WORK TO COMPLETE:
Copy the lines exactly, beginning with the line containing "after 4 PM?" and ending with the line containing "1:15 PM to 2:15 PM", both included.

TASK INPUTS:
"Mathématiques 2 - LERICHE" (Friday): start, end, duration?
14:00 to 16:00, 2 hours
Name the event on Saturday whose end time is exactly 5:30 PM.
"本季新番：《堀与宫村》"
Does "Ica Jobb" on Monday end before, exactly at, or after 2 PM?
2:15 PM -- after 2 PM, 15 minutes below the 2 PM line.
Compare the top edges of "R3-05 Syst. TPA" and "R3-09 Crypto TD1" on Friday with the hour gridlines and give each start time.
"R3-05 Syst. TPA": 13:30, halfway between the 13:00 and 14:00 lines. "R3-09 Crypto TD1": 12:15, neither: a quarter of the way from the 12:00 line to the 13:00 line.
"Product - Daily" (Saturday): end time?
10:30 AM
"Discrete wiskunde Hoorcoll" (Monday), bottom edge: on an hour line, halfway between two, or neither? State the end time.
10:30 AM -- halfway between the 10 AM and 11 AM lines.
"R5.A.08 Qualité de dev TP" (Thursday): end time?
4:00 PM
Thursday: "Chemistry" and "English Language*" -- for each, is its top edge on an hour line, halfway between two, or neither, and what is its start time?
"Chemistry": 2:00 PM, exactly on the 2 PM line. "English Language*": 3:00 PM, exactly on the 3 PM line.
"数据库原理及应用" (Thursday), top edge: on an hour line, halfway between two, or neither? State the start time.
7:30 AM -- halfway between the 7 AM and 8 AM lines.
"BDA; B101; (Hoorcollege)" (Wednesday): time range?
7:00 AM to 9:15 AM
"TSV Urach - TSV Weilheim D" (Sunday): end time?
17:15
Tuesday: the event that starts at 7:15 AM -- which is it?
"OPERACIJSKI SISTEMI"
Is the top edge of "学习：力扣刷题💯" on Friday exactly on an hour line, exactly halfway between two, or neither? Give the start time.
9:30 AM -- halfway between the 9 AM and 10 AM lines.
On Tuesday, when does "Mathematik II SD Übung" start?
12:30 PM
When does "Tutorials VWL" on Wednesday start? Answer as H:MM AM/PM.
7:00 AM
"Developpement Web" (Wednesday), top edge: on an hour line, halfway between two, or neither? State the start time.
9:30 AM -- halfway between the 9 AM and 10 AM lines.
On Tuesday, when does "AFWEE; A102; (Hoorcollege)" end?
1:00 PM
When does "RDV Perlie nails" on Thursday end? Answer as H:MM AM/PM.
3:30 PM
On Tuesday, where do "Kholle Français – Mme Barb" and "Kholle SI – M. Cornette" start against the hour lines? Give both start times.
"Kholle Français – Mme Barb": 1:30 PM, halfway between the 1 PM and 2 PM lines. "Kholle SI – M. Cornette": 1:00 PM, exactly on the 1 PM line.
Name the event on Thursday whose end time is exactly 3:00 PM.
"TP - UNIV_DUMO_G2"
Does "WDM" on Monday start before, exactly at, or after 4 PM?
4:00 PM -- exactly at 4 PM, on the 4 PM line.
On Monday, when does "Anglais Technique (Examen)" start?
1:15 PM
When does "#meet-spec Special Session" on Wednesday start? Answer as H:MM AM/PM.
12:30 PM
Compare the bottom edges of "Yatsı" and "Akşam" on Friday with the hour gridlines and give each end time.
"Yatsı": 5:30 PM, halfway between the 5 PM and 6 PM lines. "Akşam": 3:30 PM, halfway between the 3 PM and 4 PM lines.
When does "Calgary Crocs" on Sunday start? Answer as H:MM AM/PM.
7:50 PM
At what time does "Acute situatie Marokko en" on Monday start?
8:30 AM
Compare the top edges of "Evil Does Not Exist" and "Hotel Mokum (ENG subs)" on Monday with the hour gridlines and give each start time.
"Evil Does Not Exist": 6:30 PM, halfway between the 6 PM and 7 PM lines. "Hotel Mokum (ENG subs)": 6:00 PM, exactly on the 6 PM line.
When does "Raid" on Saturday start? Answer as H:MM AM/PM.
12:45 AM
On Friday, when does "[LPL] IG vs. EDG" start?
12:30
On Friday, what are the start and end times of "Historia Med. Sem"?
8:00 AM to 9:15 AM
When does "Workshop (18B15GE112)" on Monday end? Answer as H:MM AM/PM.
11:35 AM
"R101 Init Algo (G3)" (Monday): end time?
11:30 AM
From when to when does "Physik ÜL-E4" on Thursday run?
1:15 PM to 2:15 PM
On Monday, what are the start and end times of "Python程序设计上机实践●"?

EXPECTED ANSWER:
Does "WDM" on Monday start before, exactly at, or after 4 PM?
4:00 PM -- exactly at 4 PM, on the 4 PM line.
On Monday, when does "Anglais Technique (Examen)" start?
1:15 PM
When does "#meet-spec Special Session" on Wednesday start? Answer as H:MM AM/PM.
12:30 PM
Compare the bottom edges of "Yatsı" and "Akşam" on Friday with the hour gridlines and give each end time.
"Yatsı": 5:30 PM, halfway between the 5 PM and 6 PM lines. "Akşam": 3:30 PM, halfway between the 3 PM and 4 PM lines.
When does "Calgary Crocs" on Sunday start? Answer as H:MM AM/PM.
7:50 PM
At what time does "Acute situatie Marokko en" on Monday start?
8:30 AM
Compare the top edges of "Evil Does Not Exist" and "Hotel Mokum (ENG subs)" on Monday with the hour gridlines and give each start time.
"Evil Does Not Exist": 6:30 PM, halfway between the 6 PM and 7 PM lines. "Hotel Mokum (ENG subs)": 6:00 PM, exactly on the 6 PM line.
When does "Raid" on Saturday start? Answer as H:MM AM/PM.
12:45 AM
On Friday, when does "[LPL] IG vs. EDG" start?
12:30
On Friday, what are the start and end times of "Historia Med. Sem"?
8:00 AM to 9:15 AM
When does "Workshop (18B15GE112)" on Monday end? Answer as H:MM AM/PM.
11:35 AM
"R101 Init Algo (G3)" (Monday): end time?
11:30 AM
From when to when does "Physik ÜL-E4" on Thursday run?
1:15 PM to 2:15 PM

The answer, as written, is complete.